Among the early decisions made by the NCSE Board of Directors, NCSE revived its relationship with federal agencies, especially those that had environmental, energy, and natural resource management mandates. Many long-term institutional relationships were established, bringing necessary academic and research community support for federal agencies during the agencies’ oversight and budgetary hearings in the U.S. Congress. Equally importantly, NCSE made a commitment to host annual conferences on key environmental issues, focusing on scientific, technological, and societal solutions. NCSE has done so for 19 years in strong consultation with, and support from, various federal agencies.

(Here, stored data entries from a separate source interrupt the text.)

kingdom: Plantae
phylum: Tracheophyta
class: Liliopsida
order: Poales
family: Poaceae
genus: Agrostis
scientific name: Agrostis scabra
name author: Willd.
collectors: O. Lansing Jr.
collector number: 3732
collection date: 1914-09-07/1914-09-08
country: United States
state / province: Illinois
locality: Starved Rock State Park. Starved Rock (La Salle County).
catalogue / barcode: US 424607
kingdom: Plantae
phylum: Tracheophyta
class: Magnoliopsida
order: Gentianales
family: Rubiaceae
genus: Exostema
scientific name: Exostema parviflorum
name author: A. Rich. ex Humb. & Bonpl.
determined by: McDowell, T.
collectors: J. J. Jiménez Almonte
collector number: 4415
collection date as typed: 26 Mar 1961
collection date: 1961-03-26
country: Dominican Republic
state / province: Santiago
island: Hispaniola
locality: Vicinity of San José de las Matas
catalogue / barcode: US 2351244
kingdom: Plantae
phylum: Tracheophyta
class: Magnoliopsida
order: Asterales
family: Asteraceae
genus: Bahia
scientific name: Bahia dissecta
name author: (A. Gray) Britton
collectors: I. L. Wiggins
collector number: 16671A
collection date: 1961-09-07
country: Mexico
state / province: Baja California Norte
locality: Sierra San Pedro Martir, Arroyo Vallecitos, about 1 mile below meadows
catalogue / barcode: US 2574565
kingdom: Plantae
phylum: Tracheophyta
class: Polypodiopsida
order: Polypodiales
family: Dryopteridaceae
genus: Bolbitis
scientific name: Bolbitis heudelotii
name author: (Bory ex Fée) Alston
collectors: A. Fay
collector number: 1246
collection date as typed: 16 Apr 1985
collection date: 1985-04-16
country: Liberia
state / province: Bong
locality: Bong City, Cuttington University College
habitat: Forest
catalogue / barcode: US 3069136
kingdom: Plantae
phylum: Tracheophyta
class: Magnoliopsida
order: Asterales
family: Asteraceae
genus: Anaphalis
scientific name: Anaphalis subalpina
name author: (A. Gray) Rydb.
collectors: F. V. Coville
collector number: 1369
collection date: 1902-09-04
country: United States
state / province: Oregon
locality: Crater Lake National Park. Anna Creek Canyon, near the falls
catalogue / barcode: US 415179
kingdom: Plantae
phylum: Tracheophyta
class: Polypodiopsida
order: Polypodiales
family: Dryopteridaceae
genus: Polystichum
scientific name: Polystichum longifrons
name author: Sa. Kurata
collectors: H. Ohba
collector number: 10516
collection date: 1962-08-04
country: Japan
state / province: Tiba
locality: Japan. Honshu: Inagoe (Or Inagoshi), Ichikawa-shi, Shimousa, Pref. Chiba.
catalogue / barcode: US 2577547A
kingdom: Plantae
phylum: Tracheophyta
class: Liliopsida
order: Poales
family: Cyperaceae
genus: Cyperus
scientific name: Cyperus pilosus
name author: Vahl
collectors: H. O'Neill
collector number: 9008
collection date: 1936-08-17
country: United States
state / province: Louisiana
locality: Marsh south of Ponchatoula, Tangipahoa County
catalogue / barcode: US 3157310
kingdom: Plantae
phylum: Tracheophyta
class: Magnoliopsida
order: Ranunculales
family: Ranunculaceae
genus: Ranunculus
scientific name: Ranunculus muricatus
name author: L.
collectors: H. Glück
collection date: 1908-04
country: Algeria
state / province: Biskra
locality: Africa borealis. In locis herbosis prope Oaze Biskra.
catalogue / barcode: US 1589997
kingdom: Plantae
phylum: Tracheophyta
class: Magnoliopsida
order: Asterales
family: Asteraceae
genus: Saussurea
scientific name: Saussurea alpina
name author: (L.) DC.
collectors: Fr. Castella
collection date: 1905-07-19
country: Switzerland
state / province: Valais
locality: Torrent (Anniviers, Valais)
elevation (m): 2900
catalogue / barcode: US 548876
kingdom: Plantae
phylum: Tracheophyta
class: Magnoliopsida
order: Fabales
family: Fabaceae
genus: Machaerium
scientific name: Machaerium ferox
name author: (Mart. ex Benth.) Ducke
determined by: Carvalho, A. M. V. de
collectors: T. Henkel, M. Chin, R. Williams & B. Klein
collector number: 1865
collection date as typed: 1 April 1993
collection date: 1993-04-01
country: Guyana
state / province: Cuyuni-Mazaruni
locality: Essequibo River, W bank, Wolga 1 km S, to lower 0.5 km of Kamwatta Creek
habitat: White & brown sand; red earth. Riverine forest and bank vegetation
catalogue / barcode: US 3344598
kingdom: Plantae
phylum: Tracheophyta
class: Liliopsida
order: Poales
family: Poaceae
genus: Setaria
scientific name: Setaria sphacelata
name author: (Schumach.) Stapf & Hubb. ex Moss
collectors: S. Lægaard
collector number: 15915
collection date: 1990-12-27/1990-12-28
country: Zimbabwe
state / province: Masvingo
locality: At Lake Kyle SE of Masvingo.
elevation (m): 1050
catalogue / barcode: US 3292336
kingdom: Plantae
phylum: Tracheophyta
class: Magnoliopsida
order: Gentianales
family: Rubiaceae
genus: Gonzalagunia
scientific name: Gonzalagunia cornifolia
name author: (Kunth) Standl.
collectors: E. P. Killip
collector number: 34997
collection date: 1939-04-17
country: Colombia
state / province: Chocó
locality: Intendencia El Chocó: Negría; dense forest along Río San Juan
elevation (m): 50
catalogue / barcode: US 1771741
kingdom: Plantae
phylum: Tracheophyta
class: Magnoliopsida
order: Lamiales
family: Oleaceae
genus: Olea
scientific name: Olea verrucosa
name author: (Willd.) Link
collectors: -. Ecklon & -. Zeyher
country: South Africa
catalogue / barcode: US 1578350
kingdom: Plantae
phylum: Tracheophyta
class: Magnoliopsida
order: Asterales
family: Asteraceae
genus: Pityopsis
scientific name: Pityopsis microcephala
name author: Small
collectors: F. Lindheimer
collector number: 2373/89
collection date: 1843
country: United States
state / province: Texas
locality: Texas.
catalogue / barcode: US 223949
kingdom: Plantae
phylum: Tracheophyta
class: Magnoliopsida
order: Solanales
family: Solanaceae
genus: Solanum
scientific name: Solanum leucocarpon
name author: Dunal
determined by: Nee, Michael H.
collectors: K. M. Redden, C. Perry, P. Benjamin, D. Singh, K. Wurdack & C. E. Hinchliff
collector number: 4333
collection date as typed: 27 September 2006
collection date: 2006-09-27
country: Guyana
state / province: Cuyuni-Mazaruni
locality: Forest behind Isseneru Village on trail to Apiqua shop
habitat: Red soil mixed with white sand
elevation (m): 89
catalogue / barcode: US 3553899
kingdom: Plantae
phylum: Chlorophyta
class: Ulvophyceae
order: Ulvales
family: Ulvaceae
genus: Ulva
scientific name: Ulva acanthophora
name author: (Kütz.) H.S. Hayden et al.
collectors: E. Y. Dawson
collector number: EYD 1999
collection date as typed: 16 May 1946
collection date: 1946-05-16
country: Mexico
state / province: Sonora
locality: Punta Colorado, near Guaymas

The inaugural NCSE Annual Conference took place January 27–28, 2000, at the historic National Academy of Sciences building on Constitution Avenue. At this inaugural conference, NCSE initiated the John H. Chafee Memorial Lecture in honor of the late senator from Rhode Island. The lecture was graced by the presence of two distinguished speakers, Drs. Sherwood Rowland and Mario Molina, who shared the 1995 Nobel Prize in Chemistry for their discovery of stratospheric ozone depletion from chlorofluorocarbons (CFCs).    

NCSE Directors
From left to right: Senator Lincoln D. Chafee, Dr. A. Karim Ahmed, Dr. Mario J. Molina, Mrs. John H. Chafee, and Dr. F. Sherwood Rowland at the inaugural John H. Chafee Memorial Lecture in 2000.

Over the years, the NCSE Annual Conferences have been well attended and supported by scientists and educators of NCSE Member Institutions, as well as representatives of government agencies, research institutions, nonprofit organizations, and the private sector. In addition, NCSE founded and coordinated a number of academic-oriented activities for its Member Institutions. 

As we approach the 30th anniversary of NCSE and reflect on its compelling history, it is undeniable that the organization has proven to be significantly beneficial to many individuals and institutions that prioritize the use of science to inform environmental decision-making. It is evident that the need for NCSE to continue executing the work articulated through its longstanding mission has never been more acute than it is today. We are faced with unprecedented challenges that transcend borders and touch all parts of the world, its natural ecosystem, and its human-built environment. 

Today, NCSE continues to build bridges between many sectors of our society and remains dedicated to engaging scientists, decision-makers, and the public to ensure that all stakeholders come together at the table where decisions are made. Through building these bridges, NCSE strives to ensure that sound scientific knowledge informs environmental decisions for lasting, durable policies. NCSE advances its work with a priority for not engaging in politics or the politicization of science and as such, remains a trusted, credible institution. In doing so, NCSE will energize and inspire its community to demand that science be reinserted where it rightfully belongs—at the very heart of environmental decision-making at all levels of government and society.

Previous NCSE Annual Conference
Participants in the Roundtable Discussion at the 3rd National Conference: Education for a Sustainable and Secure Future.